▸ Information provided:
= = = =

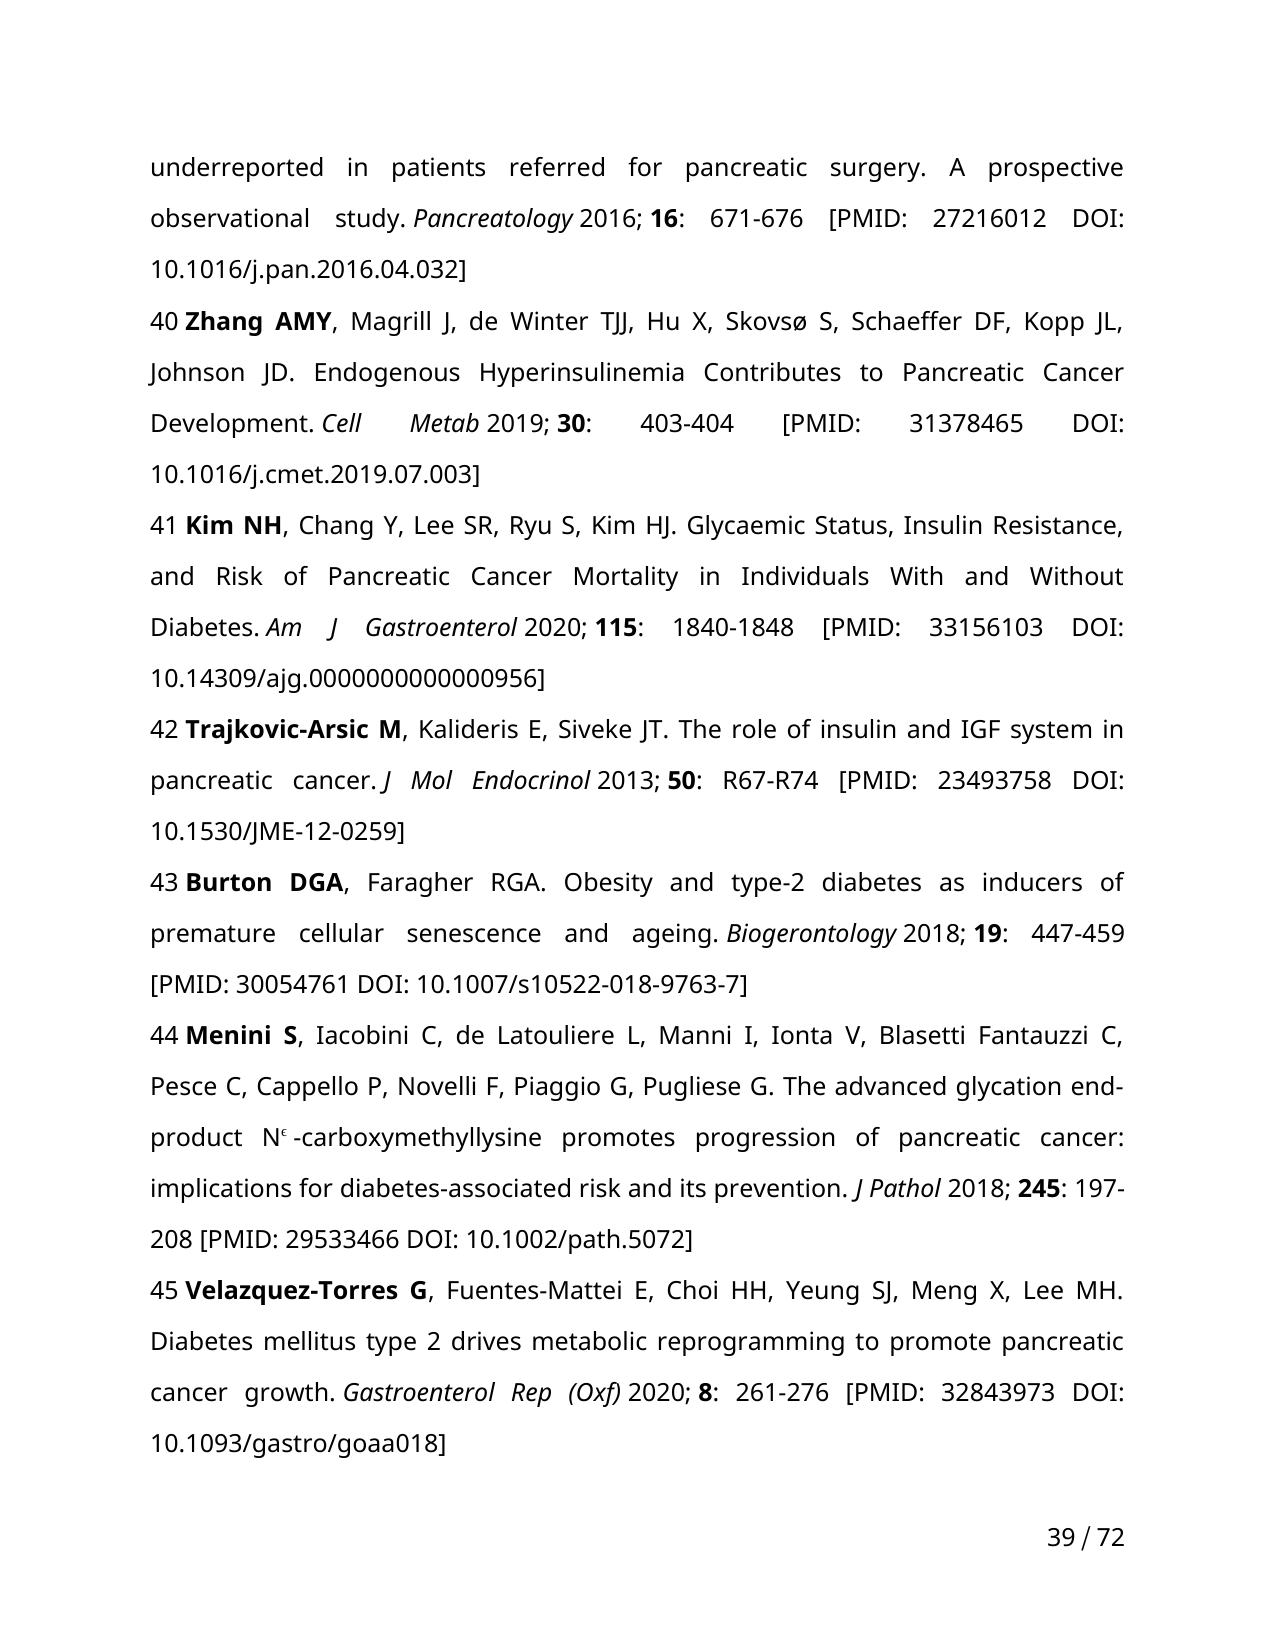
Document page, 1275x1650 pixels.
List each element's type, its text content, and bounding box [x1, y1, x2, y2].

= = = =

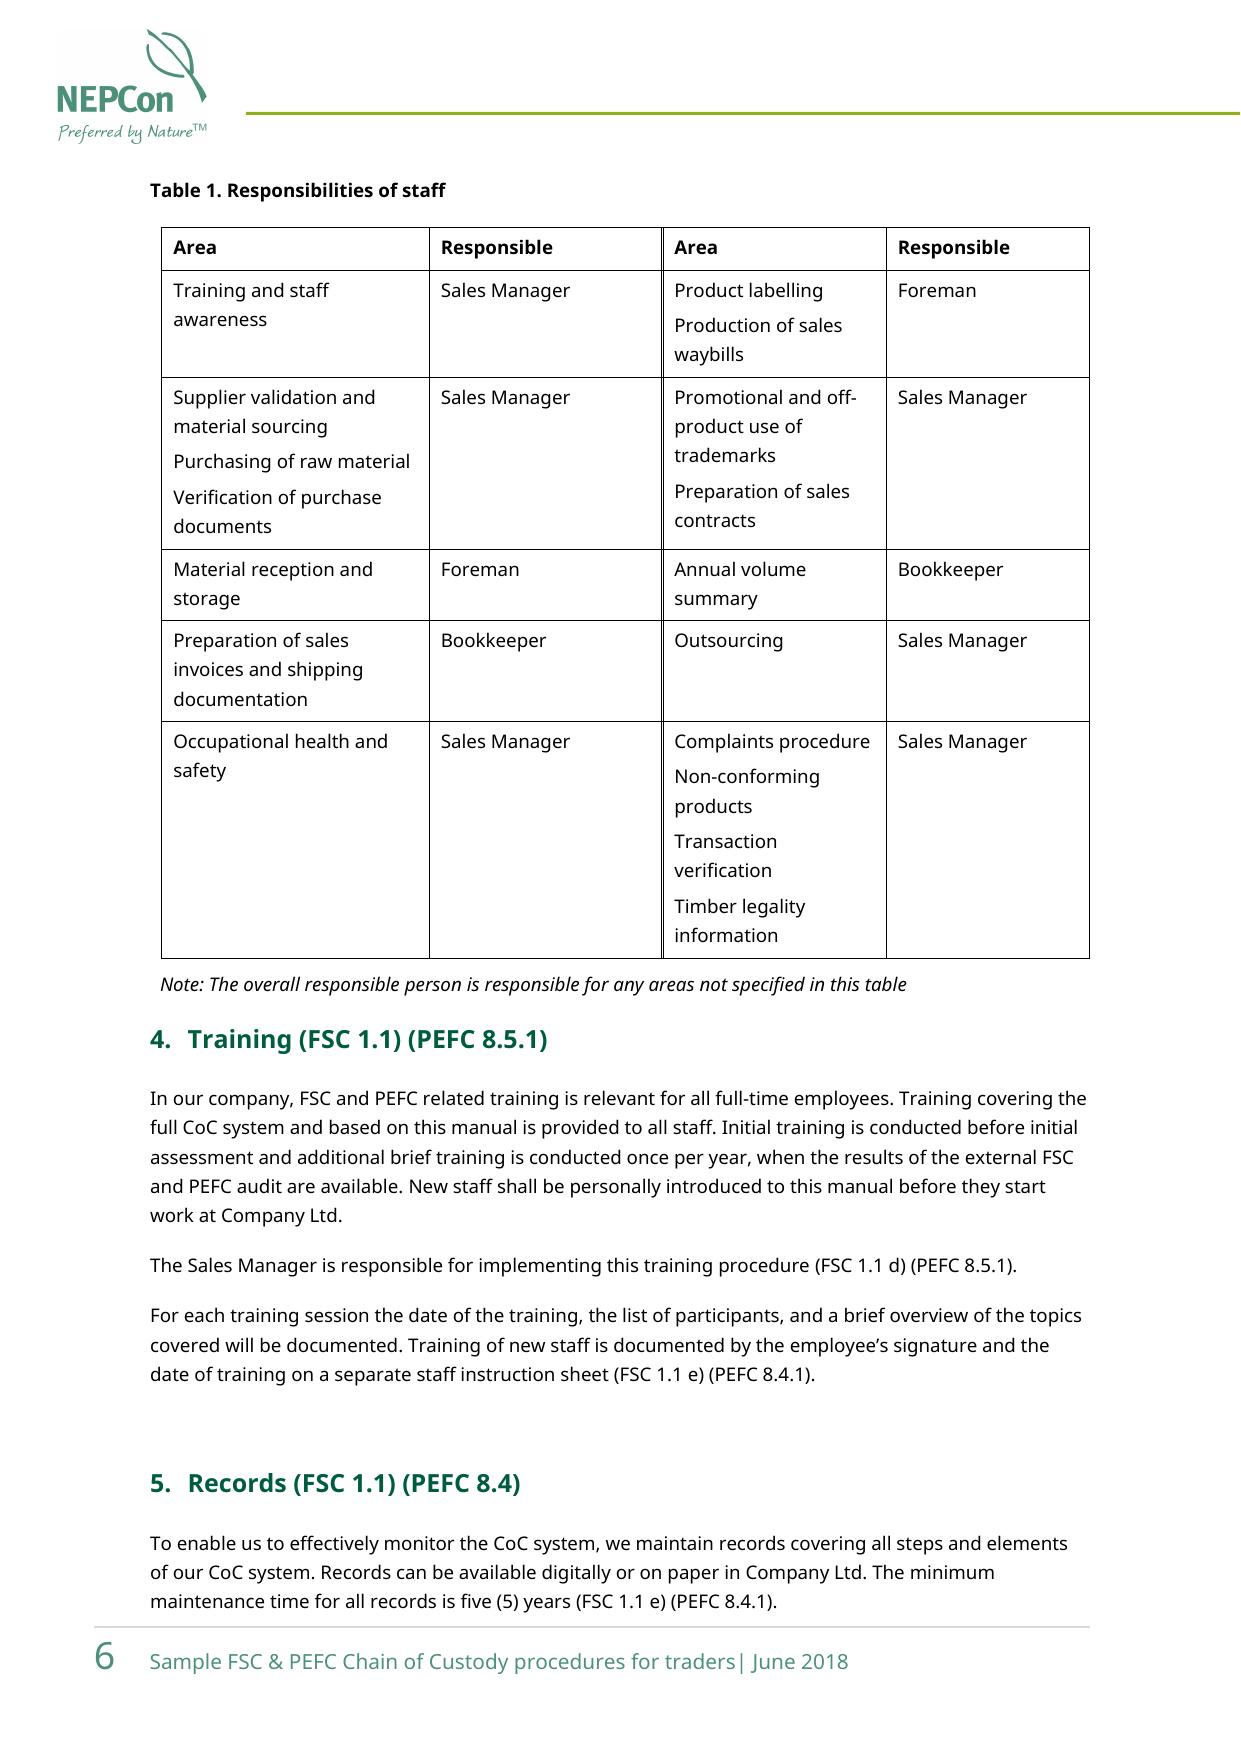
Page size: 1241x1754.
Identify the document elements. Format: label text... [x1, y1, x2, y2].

= = = =

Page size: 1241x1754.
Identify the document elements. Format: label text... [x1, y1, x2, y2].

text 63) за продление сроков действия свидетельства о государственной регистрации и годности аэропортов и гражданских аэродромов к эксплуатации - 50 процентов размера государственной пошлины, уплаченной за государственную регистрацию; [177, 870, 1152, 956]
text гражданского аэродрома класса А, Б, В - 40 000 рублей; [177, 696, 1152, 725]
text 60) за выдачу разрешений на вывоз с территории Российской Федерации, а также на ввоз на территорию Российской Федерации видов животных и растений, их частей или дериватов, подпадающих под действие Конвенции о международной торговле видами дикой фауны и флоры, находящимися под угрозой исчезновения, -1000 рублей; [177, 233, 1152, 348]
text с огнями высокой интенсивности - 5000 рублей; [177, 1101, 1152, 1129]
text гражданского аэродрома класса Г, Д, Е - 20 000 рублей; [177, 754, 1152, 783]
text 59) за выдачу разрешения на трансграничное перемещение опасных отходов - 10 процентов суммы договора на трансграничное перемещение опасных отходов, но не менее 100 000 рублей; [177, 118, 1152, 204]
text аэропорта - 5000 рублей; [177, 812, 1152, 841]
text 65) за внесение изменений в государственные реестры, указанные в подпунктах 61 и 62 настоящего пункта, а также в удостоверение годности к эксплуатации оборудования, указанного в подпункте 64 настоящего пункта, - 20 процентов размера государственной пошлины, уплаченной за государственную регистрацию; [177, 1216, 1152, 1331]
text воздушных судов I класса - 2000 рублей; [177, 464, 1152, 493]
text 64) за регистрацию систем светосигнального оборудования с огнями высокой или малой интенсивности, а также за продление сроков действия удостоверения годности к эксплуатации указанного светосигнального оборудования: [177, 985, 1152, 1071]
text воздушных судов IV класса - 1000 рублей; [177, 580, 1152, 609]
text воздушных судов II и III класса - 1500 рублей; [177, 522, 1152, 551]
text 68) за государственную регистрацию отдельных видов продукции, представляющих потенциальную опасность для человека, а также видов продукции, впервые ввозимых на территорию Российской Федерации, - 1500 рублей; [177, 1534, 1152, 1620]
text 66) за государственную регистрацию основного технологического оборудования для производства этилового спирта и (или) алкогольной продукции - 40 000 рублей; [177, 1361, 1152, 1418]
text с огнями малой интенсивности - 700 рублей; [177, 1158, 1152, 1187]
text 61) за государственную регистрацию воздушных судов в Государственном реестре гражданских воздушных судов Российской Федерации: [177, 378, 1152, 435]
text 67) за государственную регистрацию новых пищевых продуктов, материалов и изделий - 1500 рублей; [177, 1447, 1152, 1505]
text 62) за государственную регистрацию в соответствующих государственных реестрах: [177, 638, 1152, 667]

= = = =

Using the entries above, give back exactly the line containing "Document page, 1275x1650 pixels.", the line containing "List each element's", and every line between them, and nothing else.

Document page, 1275x1650 pixels.
List each element's type, its text content, and bounding box [x1, y1, x2, y2].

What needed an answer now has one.